Utah booby traps kind of sounds like the name of a really unpopular small town indie rock band, though it's actually something a bit more sinister.
The next time you decide to take a leisurely stroll with your family and friends through the Utah wilderness, you might want to keep a sharp eye out for booby traps. That's right -- booby traps, devices that were seemingly constructed while watching "The Goonies" and various Road Runner cartoons back-to-back for days on end.
All kidding aside, the discovery of the traps is actually pretty serious business. They were spotted by U.S. Forest Service Officer James Schoeffler, a man whose job is keep a close eye out for peculiar situations such as this. Schoeffler spent 12 years dismantling bombs in Iraq and Afghanistan for the military, so he's prepared to handle these sort of problems. However, I'm sure he never dreamed of encountering anything this bizarre while patrolling the Utah wilderness.
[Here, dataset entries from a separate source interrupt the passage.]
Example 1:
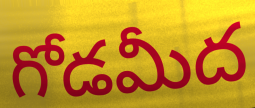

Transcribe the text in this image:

గోడమీద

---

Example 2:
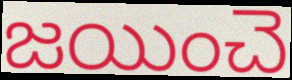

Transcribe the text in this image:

జయించె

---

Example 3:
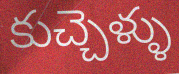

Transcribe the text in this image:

కుచ్చెళ్ళు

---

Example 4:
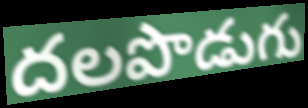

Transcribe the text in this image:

దలపొడుగు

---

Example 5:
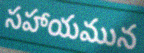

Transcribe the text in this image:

సహాయమున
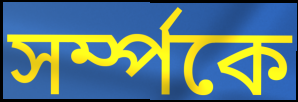
সৰ্ম্পকে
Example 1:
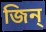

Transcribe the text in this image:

জিন্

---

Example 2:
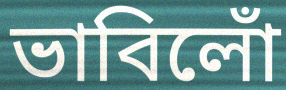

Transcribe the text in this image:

ভাবিলোঁ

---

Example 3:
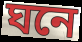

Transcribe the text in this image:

ঘনে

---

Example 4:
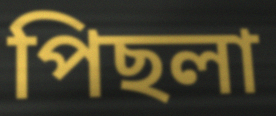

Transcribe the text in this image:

পিছলা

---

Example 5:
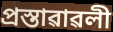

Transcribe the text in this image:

প্ৰস্তাৱাৱলী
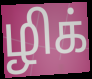
ழிக்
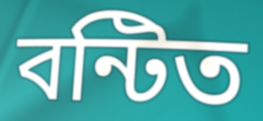
বন্টিত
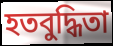
হতবুদ্ধিতা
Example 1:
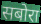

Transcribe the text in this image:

सबोरा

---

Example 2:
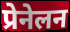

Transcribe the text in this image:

प्रेनेलन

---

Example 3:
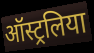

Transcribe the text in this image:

ऑस्ट्रलिया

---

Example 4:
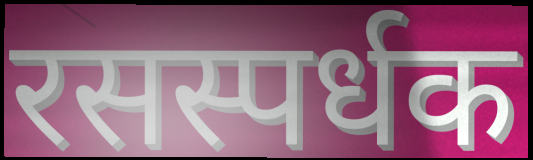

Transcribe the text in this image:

रसस्पर्धक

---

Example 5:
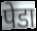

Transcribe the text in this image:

पेडा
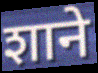
शाने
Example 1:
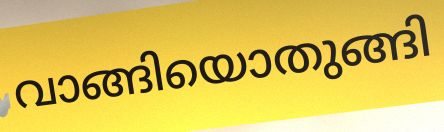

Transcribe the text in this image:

വാങ്ങിയൊതുങ്ങി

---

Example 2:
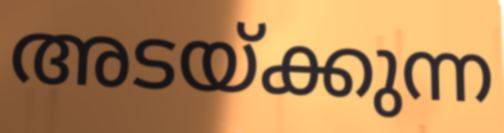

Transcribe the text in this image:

അടയ്ക്കുന്ന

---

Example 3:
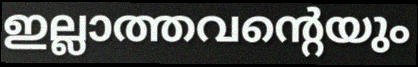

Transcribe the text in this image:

ഇല്ലാത്തവന്റെയും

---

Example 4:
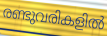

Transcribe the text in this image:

രണ്ടുവരികളിൽ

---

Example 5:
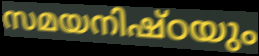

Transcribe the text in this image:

സമയനിഷ്ഠയും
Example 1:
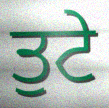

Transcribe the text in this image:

ਤੁਟੇ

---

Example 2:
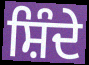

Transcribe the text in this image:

ਸ਼ਿੰਦੇ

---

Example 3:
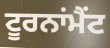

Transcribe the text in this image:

ਟੂਰਨਾਂਮੈਂਟ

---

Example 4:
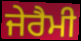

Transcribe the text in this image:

ਜੇਰੈਮੀ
Upon receiving an anonymous tip, Schoeffler took a trip to a popular canyon trailer in Provo, an area that's frequented by law-abiding citizens and troublemakers alike. After scouting around for a bit, the seasoned officer discovered a series of potentially deadly traps outside of a well-known, heavily-trafficked makeshift fort.
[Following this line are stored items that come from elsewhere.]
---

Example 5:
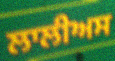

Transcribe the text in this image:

ਲਾਲੀਅਸ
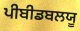
ਪੀਬੀਡਬਲਯੂ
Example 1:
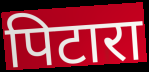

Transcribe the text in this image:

पिटारा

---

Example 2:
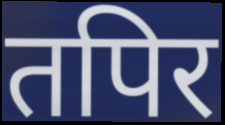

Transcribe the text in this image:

तपिर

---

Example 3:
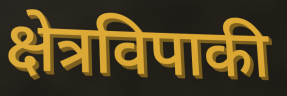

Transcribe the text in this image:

क्षेत्रविपाकी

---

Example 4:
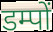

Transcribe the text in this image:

डम्पों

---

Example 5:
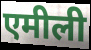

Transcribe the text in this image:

एमीली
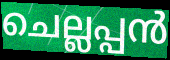
ചെല്ലപ്പൻ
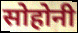
सोहोनी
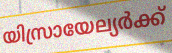
യിസ്രായേല്യർക്ക്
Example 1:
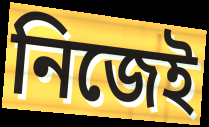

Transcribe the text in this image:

নিজেই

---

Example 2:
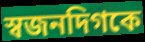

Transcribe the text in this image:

স্বজনদিগকে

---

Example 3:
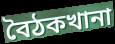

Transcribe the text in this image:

বৈঠকখানা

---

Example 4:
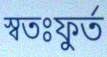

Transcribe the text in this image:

স্বতঃফুর্ত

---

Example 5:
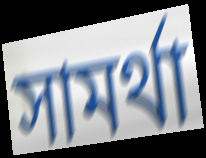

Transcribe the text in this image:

সামর্থা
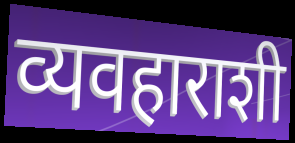
व्यवहाराशी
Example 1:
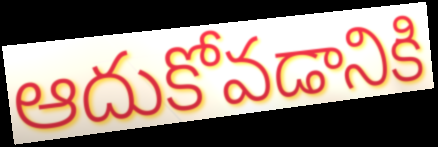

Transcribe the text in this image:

ఆదుకోవడానికి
The traps, which were constructed using high-quality, heavy duty materials, included a spiked boulder attached to a trip wire and a pit full of extremely sharp spikes. You know, typical low-budget late-night movie kind of stuff. This discovery was particularly distressing to authorities since anyone could have fallen prey to the traps, particularly individuals visiting the area at night.
"When you look at those things, you just get chills down your spine," the Utah County sheriff's sergeant explained to the Los Angeles Times.
The investigation soon led authorities to a pair of would-be hunters, who claim that the traps were meant for wildlife, including "wild boards and bunnies". Problem is, Utah isn't known for its wild boars. Since the Acme-flavored booby traps were discovered before anyone was harmed, the men can only be charged with reckless endangerment, which is only a misdemeanor.